[Xmca-l] Re: RES: Re: Child Development: Understanding a Cultural Perpsective

Peg Griffin Peg.Griffin@att.net
Sat May 20 17:14:17 PDT 2017


We're all learning about proper dealing with members of frontline communities in different intersections of resistance...
Peg
-----Original Message-----
From: xmca-l-bounces@mailman.ucsd.edu [mailto:xmca-l-bounces@mailman.ucsd.edu] On Behalf Of mike cole
Sent: Saturday, May 20, 2017 8:07 PM
To: eXtended Mind, Culture, Activity
Subject: [Xmca-l] Re: RES: Re: Child Development: Understanding a Cultural Perpsective

:-) Lets hear it for children's rights, Peg!
mike

On Sat, May 20, 2017 at 4:48 PM, Peg Griffin <Peg.Griffin@att.net> wrote:

> A tad tangential, but maybe interesting nevertheless:
> "4-Year-Olds Don’t Act Like Donald Trump  By ALISON GOPNIK  Comparing 
> our president to a child is inaccurate and unfair to children."
> Etc. at https://www.nytimes.com/2017/05/20/opinion/sunday/4-year-
> olds-children-trump-gopnik.html?action=click&pgtype=
> Homepage&clickSource=story-heading&module=opinion-c-col-
> top-region&region=opinion-c-col-top-region&WT.nav=opinion-c-col-top-re
> gion
>
> Peg
>
> -----Original Message-----
> From: xmca-l-bounces@mailman.ucsd.edu [mailto:xmca-l-bounces@ 
> mailman.ucsd.edu] On Behalf Of Martin John Packer
> Sent: Saturday, May 20, 2017 6:56 PM
> To: eXtended Mind, Culture, Activity
> Subject: [Xmca-l] Re: RES: Re: Child Development: Understanding a 
> Cultural Perpsective
>
> Interesting, David. I’m not sure that I agree with LSV’s answer, here, 
> or in the passage you cite in your message to Andy. At least, if we 
> are to equate pedology with developmental psychology, or with 
> developmental science. For one thing, the situation of adulthood is 
> certainly not always stable. For another, the ‘line’ of an adult's 
> development may be different from that of a child, but I would have 
> thought that Vygotsky himself would have agreed that there is no 
> single line to the development of a child, or of children. The line of 
> development, I think, varies from stage to stage, and from one developmental context to another.
>
> Martin
>
>
>
>
> On May 20, 2017, at 4:51 PM, David Kellogg 
> <dkellogg60@gmail.com<mailto:d kellogg60@gmail.com>> wrote:
>
> Martin:
>
> This is from the Q&A at the Psychotechnic Conference in November 1930.
> Mikhaillov and Spielrein (Isaac, not Sabine) have just asked questions 
> about the relationship of pedology to other sciences (especially 
> lifelong education).

• Actions to take:
**1)** Pull out the passage of the email thread that begins at the words "Peg Griffin Peg.Griffin@att.net" and stops after "children's rights, Peg!".
**2)** Answer these questions using the email thread:
(a) Where and when did the Q&A that David Kellogg mentions take place?
(b) Whose rights does mike cole cheer for in his reply to Peg?
(c) Who wrote the opinion piece that Peg shares?
**3)** Carry on the email thread from its last sentence.
You won't need the lines that come after the email thread.

• Extracted data:
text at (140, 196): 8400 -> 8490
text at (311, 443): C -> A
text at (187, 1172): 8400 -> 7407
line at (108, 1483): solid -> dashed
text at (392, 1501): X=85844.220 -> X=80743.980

• Answers to the tasks:
**1)**
Peg Griffin Peg.Griffin@att.net
Sat May 20 17:14:17 PDT 2017


We're all learning about proper dealing with members of frontline communities in different intersections of resistance...
Peg
-----Original Message-----
From: xmca-l-bounces@mailman.ucsd.edu [mailto:xmca-l-bounces@mailman.ucsd.edu] On Behalf Of mike cole
Sent: Saturday, May 20, 2017 8:07 PM
To: eXtended Mind, Culture, Activity
Subject: [Xmca-l] Re: RES: Re: Child Development: Understanding a Cultural Perpsective

:-) Lets hear it for children's rights, Peg!

**2)**
(a) At the Psychotechnic Conference in November 1930.
(b) Children's rights.
(c) Alison Gopnik.

**3)**
>
> Jerusalimcik: How does Comrade Vygotsky conceive of pedology: only as 
> a science of the child or as a science of the development of the human 
> being right to the end of his life?
>
> Vygotsky: Concerning the question of Comrade Jerusalimcik, is pedology 
> the science of the child or of the development of the person right to 
> the end of his life? I think--and, again, it seems to me that there is 
> an objective basis for this idea--that pedology is the science of the 
> child in development and not that of the person in development right 
> to the end of his life. I think that those who wish to extend pedology 
> from the cradle to the grave, those who want to put on the same plane 
> the development of the child and the development which occurs with a 
> child, without realizing it are making the same mistake that the old 
> authors made when they said that the child is a small adult: that is, 
> they deny the qualitative specificity of the process of development in 
> the child compared to that processes and the changes that are produced in a situation that is relatively stable.
>
> On Sat, May 20, 2017 at 9:18 AM, Martin John Packer < 
> mpacker@uniandes.edu.co<mailto:mpacker@uniandes.edu.co>
> wrote:
>
> Hi Alfredo,
>
> I completely agree with you. If you’ll allow me to cite myself again…
>
> Martin
>
>
> A strong case could be made that this book should have considered the 
> entire human lifespan. Developmental researchers have tended to assume 
> that the endpoint of development is the start of adulthood, and that 
> development is the process of the child achieving adult status.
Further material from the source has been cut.